DATA EXTRACTS -
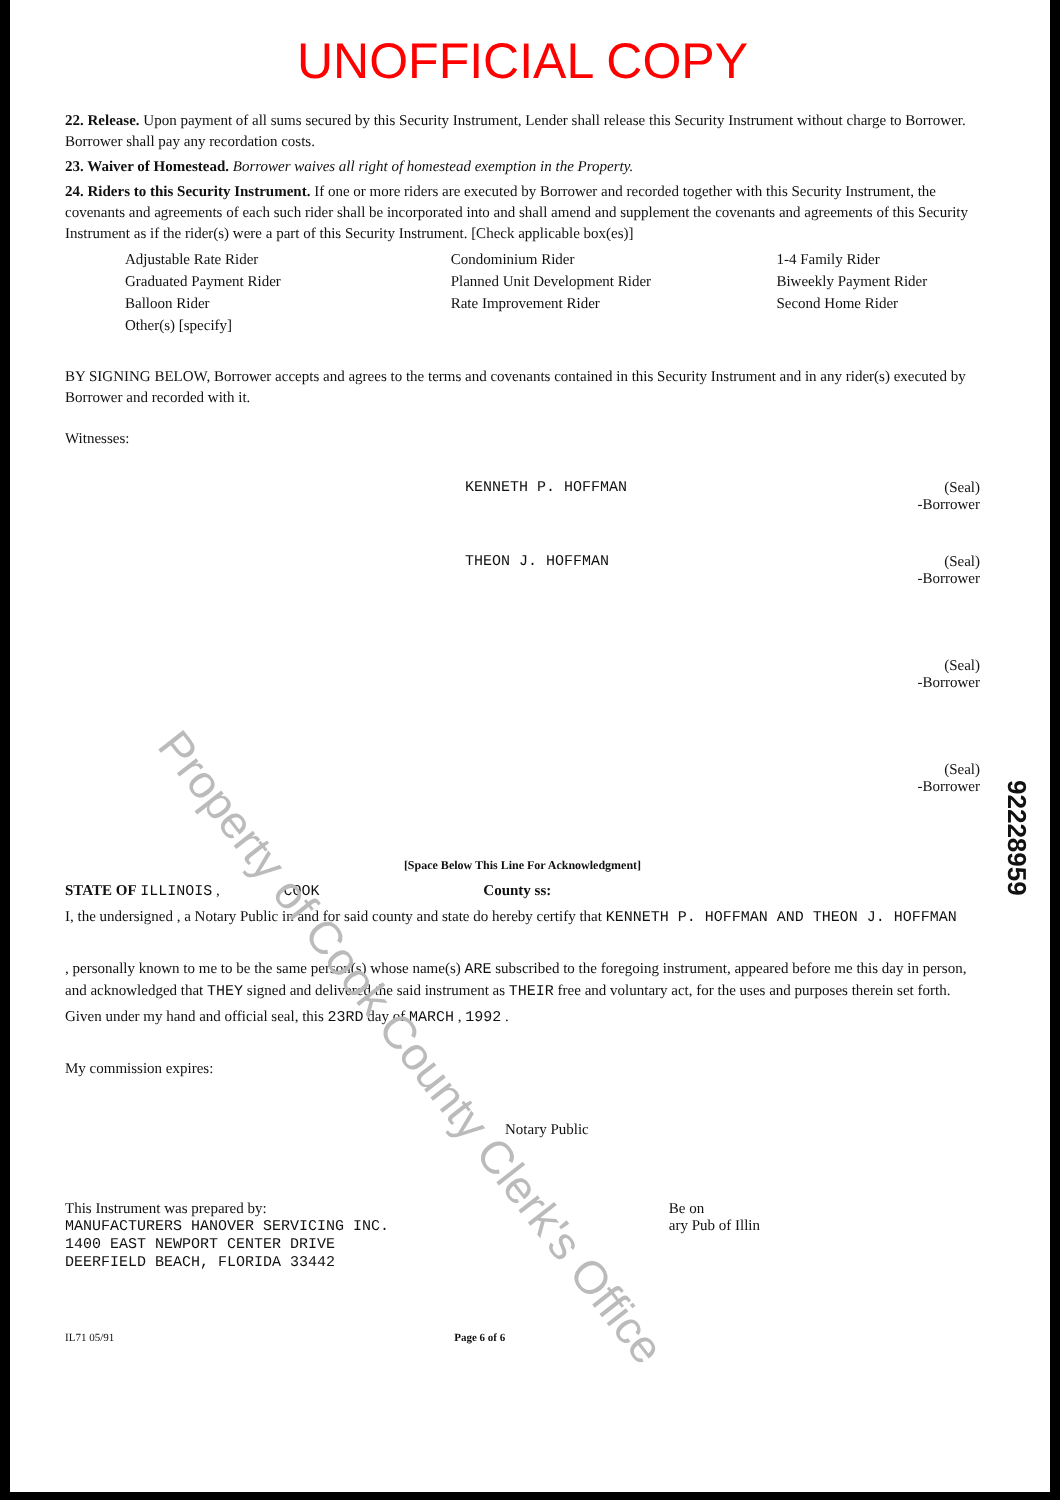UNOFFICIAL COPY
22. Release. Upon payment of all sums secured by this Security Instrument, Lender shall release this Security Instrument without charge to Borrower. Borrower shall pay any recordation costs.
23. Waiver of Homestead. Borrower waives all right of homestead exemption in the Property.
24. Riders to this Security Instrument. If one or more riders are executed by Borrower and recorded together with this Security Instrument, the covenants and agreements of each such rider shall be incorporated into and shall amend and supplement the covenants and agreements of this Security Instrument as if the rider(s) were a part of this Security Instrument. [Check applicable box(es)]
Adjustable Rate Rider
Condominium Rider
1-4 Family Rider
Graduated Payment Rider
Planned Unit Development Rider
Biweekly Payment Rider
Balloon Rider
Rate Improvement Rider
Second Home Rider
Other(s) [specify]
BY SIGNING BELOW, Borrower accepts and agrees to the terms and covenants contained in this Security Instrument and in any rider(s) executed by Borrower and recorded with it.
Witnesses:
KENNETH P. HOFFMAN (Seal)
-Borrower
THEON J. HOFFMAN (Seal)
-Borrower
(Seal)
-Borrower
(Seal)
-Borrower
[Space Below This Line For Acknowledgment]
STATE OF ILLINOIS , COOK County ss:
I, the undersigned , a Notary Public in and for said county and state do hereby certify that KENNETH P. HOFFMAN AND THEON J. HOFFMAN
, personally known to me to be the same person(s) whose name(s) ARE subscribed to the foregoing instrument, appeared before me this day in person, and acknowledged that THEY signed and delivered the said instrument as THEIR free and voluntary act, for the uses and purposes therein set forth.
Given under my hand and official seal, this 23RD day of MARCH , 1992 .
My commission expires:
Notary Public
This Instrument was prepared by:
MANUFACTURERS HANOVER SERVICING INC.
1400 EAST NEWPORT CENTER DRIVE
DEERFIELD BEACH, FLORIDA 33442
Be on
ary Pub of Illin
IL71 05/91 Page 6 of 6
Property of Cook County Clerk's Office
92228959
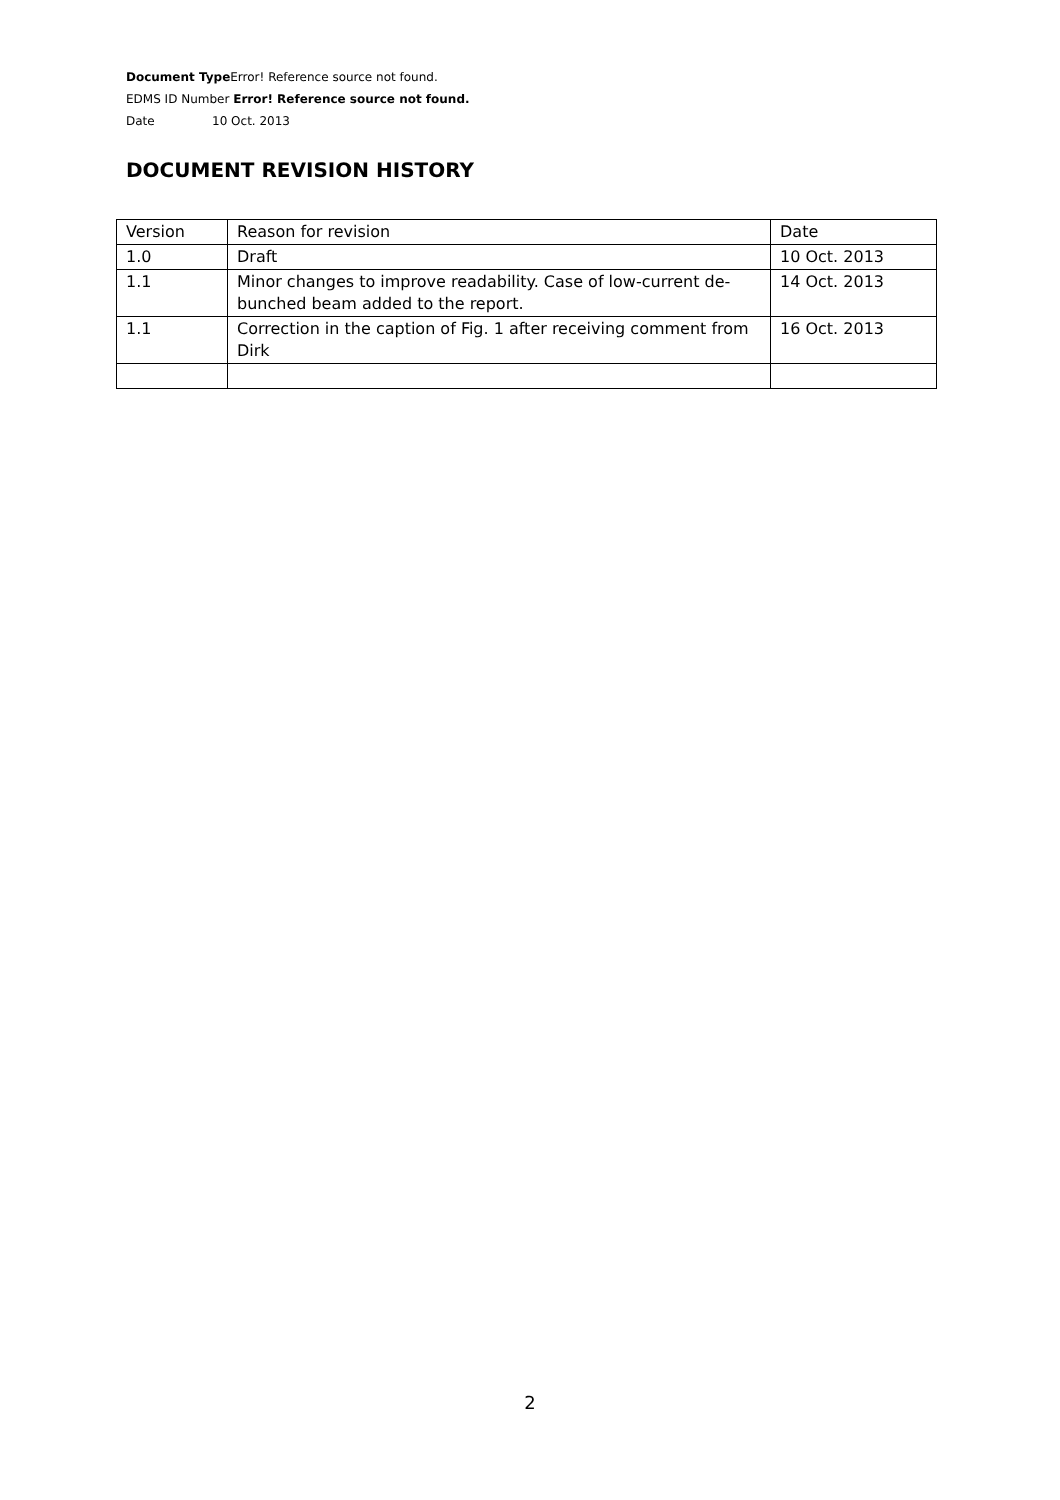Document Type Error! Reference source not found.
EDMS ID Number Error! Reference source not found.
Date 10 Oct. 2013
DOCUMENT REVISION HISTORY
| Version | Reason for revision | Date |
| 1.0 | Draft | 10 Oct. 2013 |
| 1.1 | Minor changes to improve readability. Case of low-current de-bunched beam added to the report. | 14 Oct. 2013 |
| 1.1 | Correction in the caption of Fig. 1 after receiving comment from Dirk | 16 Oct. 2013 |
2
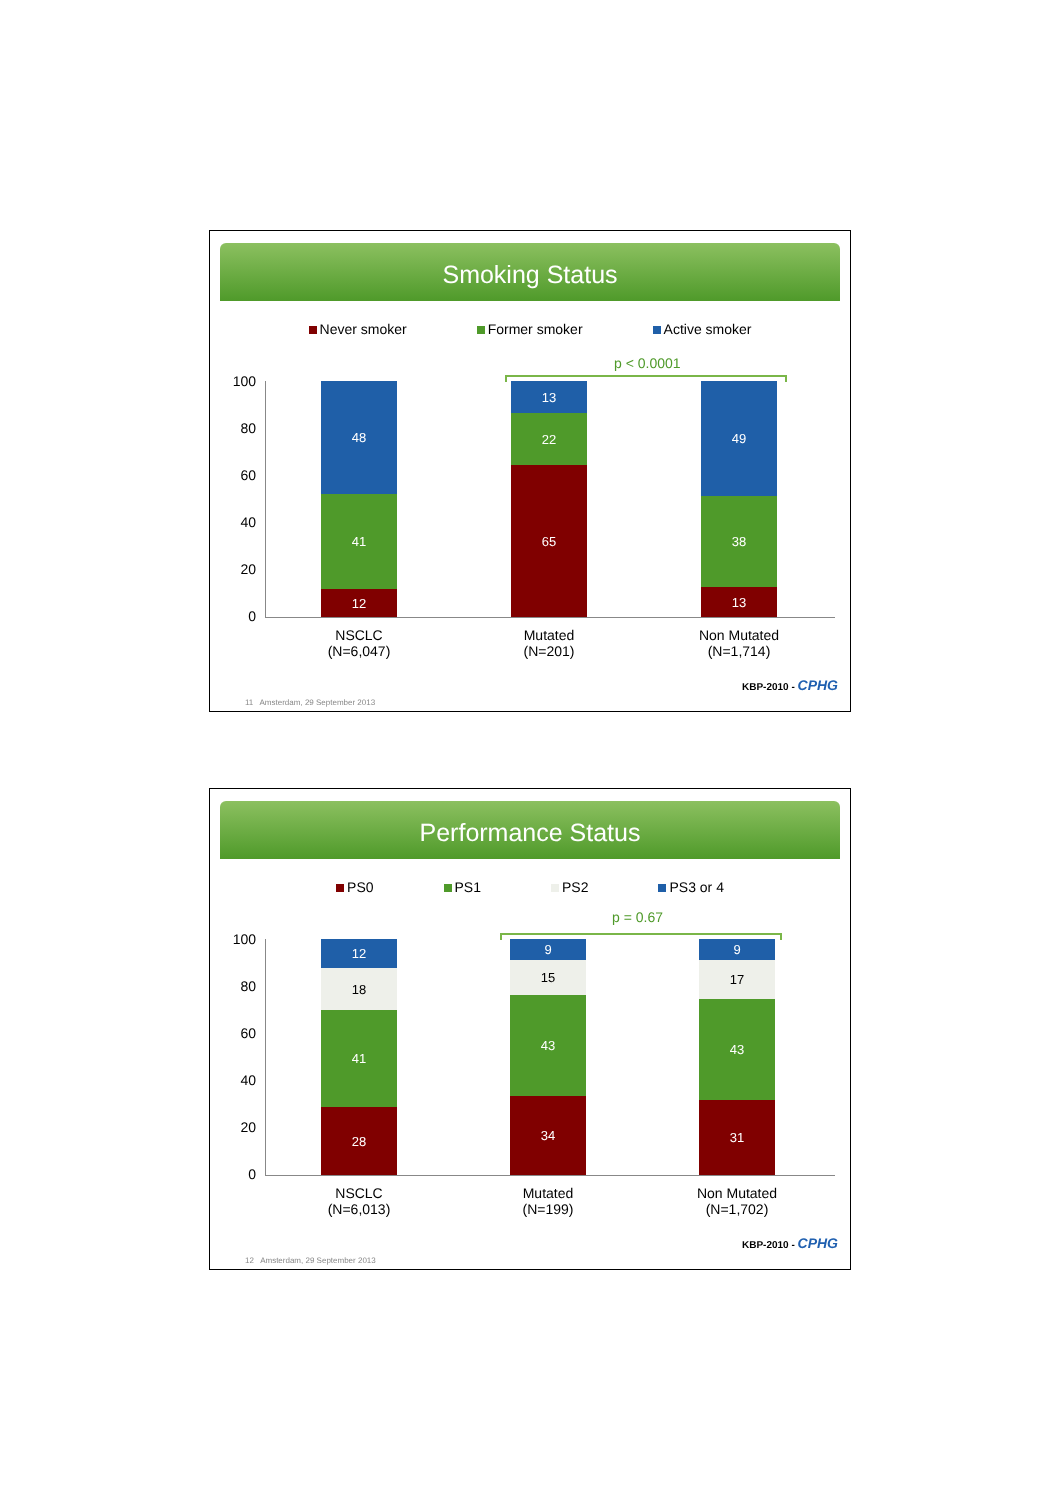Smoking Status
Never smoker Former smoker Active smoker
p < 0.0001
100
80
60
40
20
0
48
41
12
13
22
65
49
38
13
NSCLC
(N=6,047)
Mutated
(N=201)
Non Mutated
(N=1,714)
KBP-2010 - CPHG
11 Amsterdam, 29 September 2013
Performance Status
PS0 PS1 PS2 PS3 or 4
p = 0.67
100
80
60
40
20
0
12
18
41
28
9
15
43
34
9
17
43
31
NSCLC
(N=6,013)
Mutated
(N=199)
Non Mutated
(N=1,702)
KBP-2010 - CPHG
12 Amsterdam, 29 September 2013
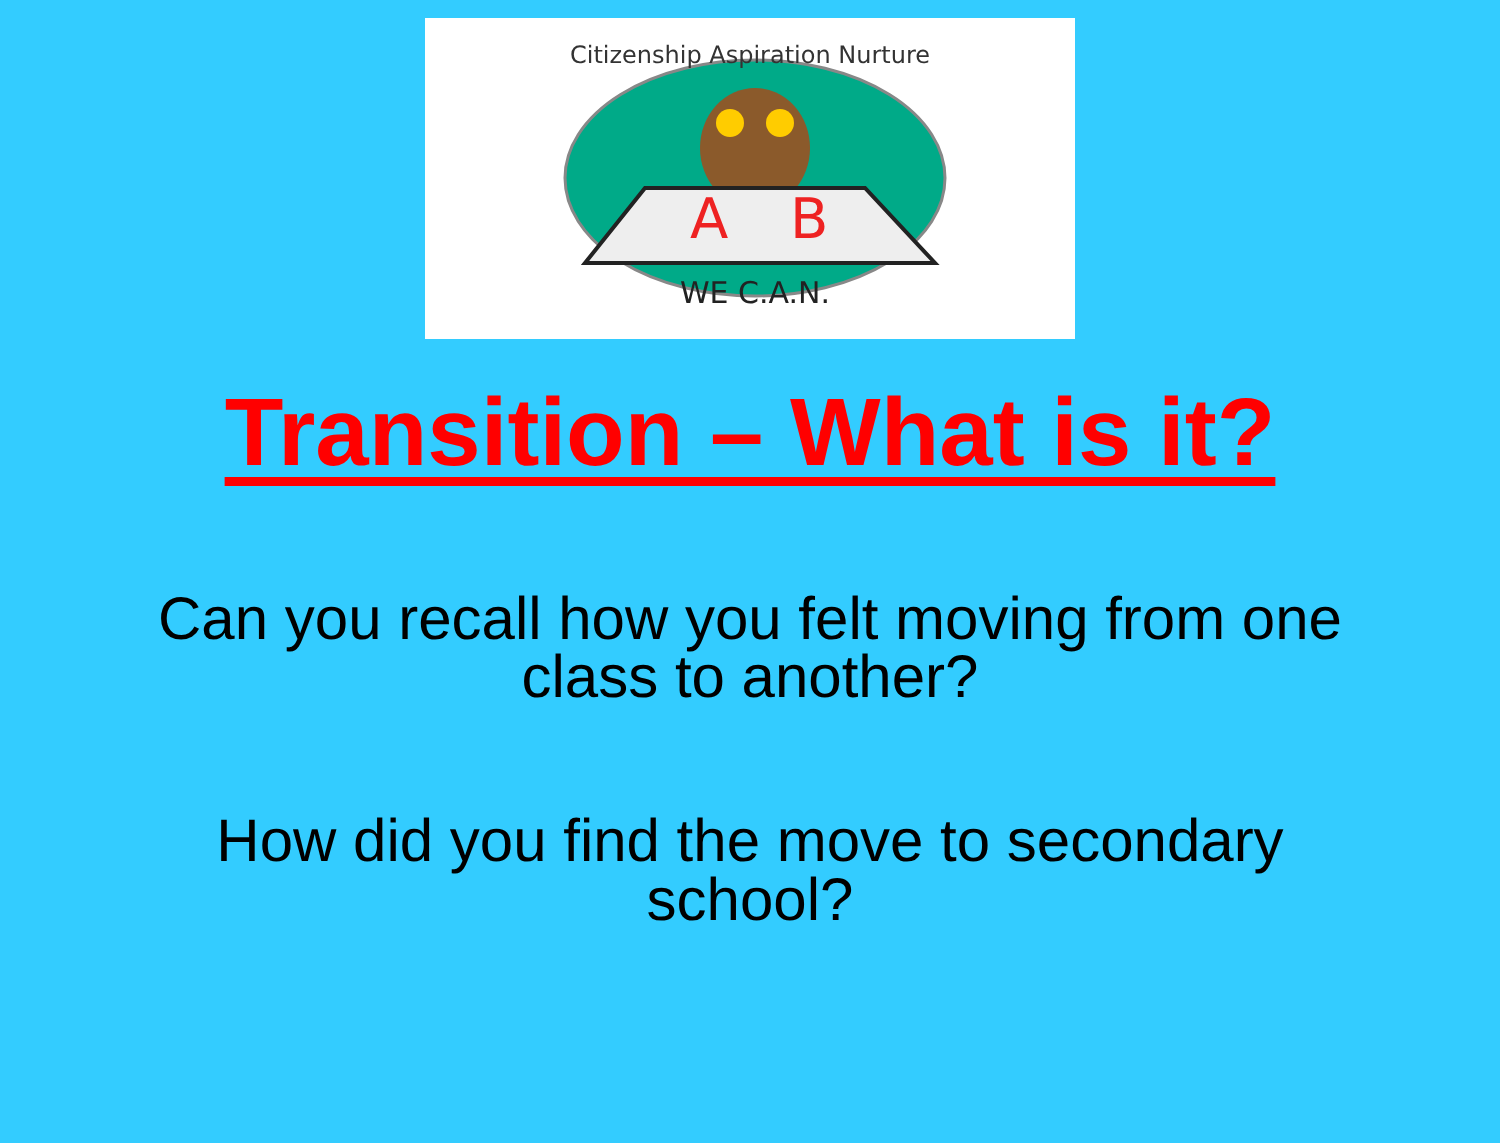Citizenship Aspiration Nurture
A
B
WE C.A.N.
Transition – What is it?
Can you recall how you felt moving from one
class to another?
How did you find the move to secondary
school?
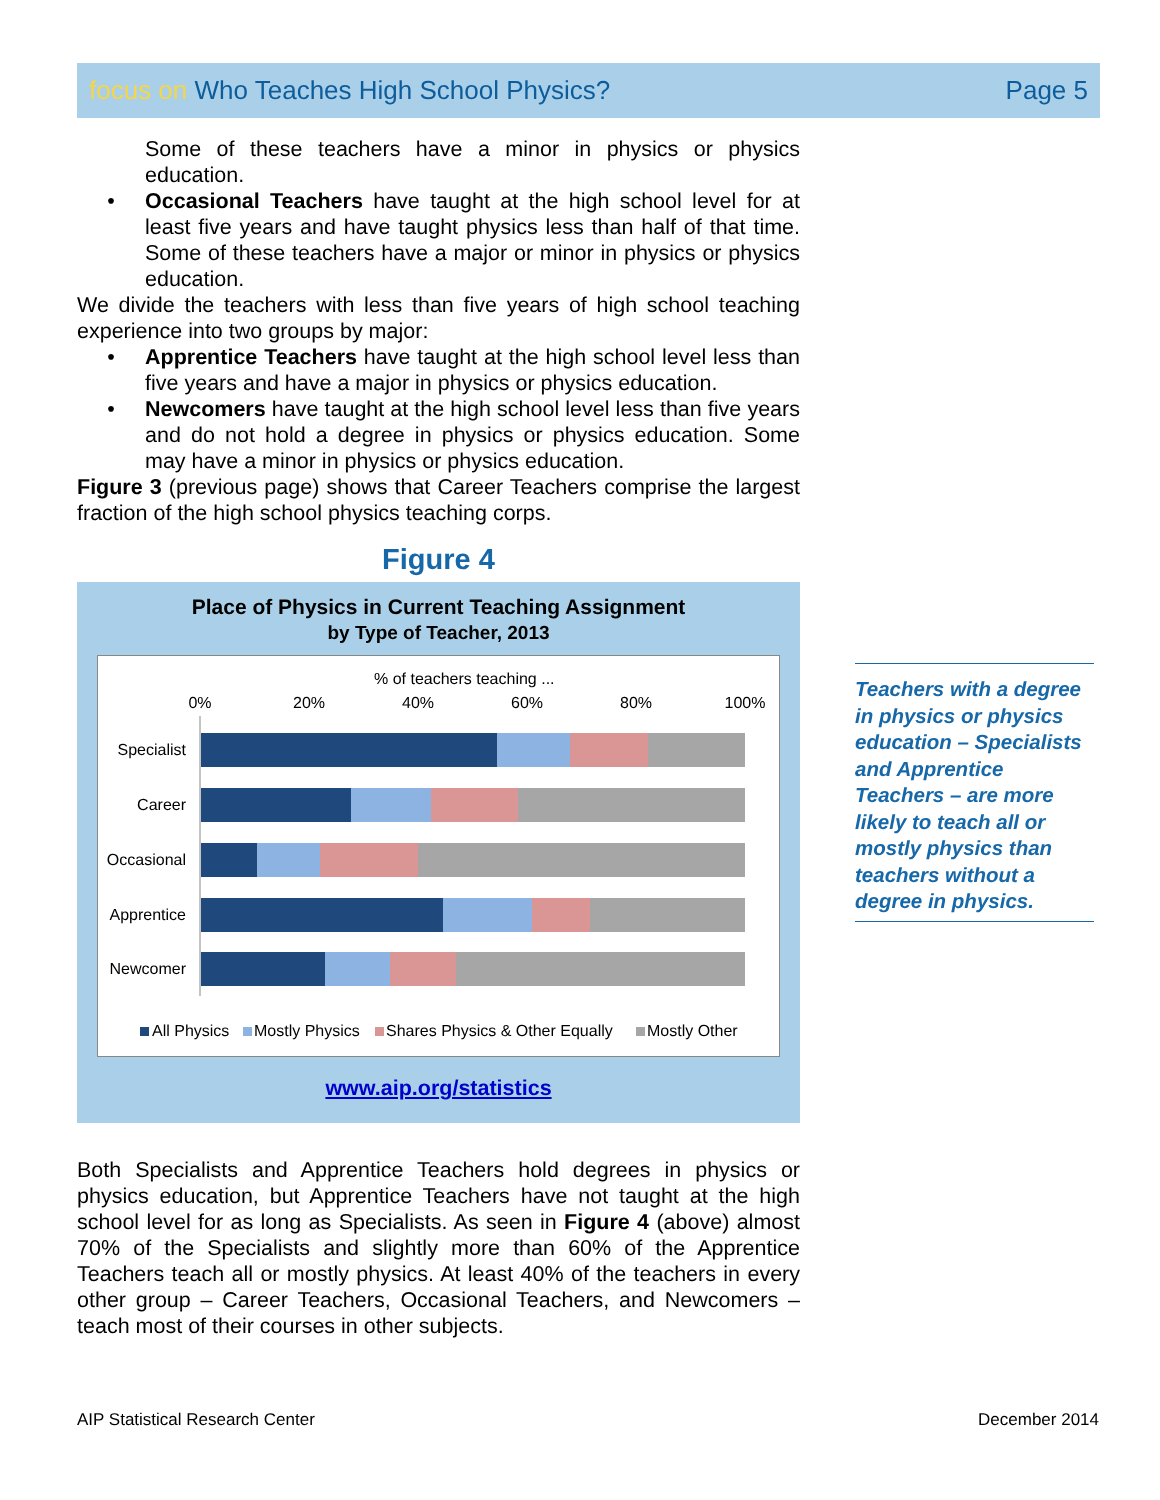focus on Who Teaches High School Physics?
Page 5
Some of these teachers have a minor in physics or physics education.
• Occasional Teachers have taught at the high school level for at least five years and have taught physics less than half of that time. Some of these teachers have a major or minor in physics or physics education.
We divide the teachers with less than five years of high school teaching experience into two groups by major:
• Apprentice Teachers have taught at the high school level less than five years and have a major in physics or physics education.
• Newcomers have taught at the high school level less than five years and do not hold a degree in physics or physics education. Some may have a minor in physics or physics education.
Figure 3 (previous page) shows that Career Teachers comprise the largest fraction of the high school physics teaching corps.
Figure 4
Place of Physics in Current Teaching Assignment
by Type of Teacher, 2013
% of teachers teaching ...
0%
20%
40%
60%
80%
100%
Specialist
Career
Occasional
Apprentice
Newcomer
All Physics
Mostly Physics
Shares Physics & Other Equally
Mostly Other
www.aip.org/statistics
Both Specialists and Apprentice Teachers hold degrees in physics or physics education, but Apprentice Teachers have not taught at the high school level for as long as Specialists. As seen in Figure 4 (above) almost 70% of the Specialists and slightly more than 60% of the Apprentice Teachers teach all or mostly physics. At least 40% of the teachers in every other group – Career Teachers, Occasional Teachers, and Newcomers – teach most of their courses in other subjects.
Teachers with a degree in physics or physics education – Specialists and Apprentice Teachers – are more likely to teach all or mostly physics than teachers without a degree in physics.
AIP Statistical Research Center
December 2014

ABOUT THIS TASK - Please return the material above only from the line that holds "Can you recall how you felt moving from one" through the line that holds "We divide the", exactly as it stands, ends included and pictures omitted.

FINISHED TASK -
Can you recall how you felt moving from one
class to another?
How did you find the move to secondary
school?
focus on Who Teaches High School Physics?
Page 5
Some of these teachers have a minor in physics or physics education.
• Occasional Teachers have taught at the high school level for at least five years and have taught physics less than half of that time. Some of these teachers have a major or minor in physics or physics education.
We divide the teachers with less than five years of high school teaching experience into two groups by major:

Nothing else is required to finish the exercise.